Monday, September 24, 2007

How to be a Good Houseguest

This weekend a good friend of our family proved that not all houseguests are in the stressful, demanding category.

Don't get me wrong; I love my family and friends, and with two states between clans, houseguests are a necessary evil. Opening one's home is an exercise in hospitality, and I consider myself a hospitable person. If I enjoy someone's company, it only follows that an extended visit should be an extended joy.

If only.

First, there are the children. Most of our friends and family have young children, who are bound to be crabby from the disruption in their daily life. Then there is the matter of meshing schedules between them and my younger children. Invariably, their naptime coincides with my children's jumping-on-the-couch-and-screaming time. Then there is the childish bickering and parental side taking. And on and on. However long-awaited the visit, all sides are happy to see it come to a close.

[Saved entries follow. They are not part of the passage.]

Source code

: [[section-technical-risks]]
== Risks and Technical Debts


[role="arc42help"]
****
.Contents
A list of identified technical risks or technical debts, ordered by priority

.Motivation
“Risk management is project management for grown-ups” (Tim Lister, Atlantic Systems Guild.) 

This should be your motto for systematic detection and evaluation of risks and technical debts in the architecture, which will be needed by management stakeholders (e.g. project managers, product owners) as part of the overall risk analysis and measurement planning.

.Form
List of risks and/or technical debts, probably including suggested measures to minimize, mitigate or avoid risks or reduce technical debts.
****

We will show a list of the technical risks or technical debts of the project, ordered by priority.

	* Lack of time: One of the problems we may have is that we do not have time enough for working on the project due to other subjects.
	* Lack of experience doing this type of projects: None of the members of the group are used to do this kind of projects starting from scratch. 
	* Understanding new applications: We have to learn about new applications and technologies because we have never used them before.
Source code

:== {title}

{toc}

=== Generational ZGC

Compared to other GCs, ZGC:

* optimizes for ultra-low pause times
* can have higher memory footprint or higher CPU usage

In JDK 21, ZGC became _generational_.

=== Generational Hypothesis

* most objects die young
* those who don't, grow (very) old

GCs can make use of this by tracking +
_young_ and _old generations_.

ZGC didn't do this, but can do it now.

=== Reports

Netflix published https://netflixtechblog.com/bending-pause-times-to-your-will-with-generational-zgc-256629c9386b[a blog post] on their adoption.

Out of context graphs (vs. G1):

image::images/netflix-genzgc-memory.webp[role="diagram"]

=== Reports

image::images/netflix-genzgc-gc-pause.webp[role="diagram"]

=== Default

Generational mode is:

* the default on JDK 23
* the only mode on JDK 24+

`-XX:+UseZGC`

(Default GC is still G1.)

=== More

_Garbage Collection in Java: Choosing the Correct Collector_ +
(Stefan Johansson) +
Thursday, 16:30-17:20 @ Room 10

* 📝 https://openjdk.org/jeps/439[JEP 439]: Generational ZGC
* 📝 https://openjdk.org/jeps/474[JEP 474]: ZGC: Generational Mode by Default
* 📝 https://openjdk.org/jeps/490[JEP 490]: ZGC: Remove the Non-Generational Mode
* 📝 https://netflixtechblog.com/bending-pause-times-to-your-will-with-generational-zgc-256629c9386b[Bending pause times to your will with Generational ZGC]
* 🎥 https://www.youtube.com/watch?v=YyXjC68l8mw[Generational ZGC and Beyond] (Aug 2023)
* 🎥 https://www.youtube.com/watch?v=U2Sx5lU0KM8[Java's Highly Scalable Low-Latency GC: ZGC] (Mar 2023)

Then there are the pets. Dog people just cannot leave Poochie behind, even if Poochie is chronically incontinent and has a history of biting small children. Add to this that my children are afraid of dogs.

Last, the surprises. You will not realize that your sister-in-law snores or that your best friend gargles loudly at precisely 3:34 AM until you are sharing a domicile. After 3 days, all habits become annoying habits.

My husband's best friend took a giant leap toward my good side when he arrived without children or pets. Well, okay, he was already on my good side, but now he has some serious real estate between him and my last nerve.

Then he proceeded to be funny and tolerant for the entire long weekend. He put up with my kids, who followed him like paparazzi. He praised my cooking, which the rest of the household takes for granted. He gave us a good excuse to drive around the area and just look at stuff. He raved about the food I bought from the farmer's market.

I was honestly sorry to see him go. But all good things must come to an end, and, truth be told, I think we annoyed the hell out of him.

On a side note, I stopped by the Grocery Outlet and picked up a case of Fruitabu organic snacks and lots of other healthy goodies. They aren't local, but one could argue that buying salvage and/or factory seconds is the next best thing. I spent under twenty-three dollars for five grocery bags of organic food--can't beat that! If you have a Grocery Outlet near you, check them out for organic foods that can't be bought from local suppliers.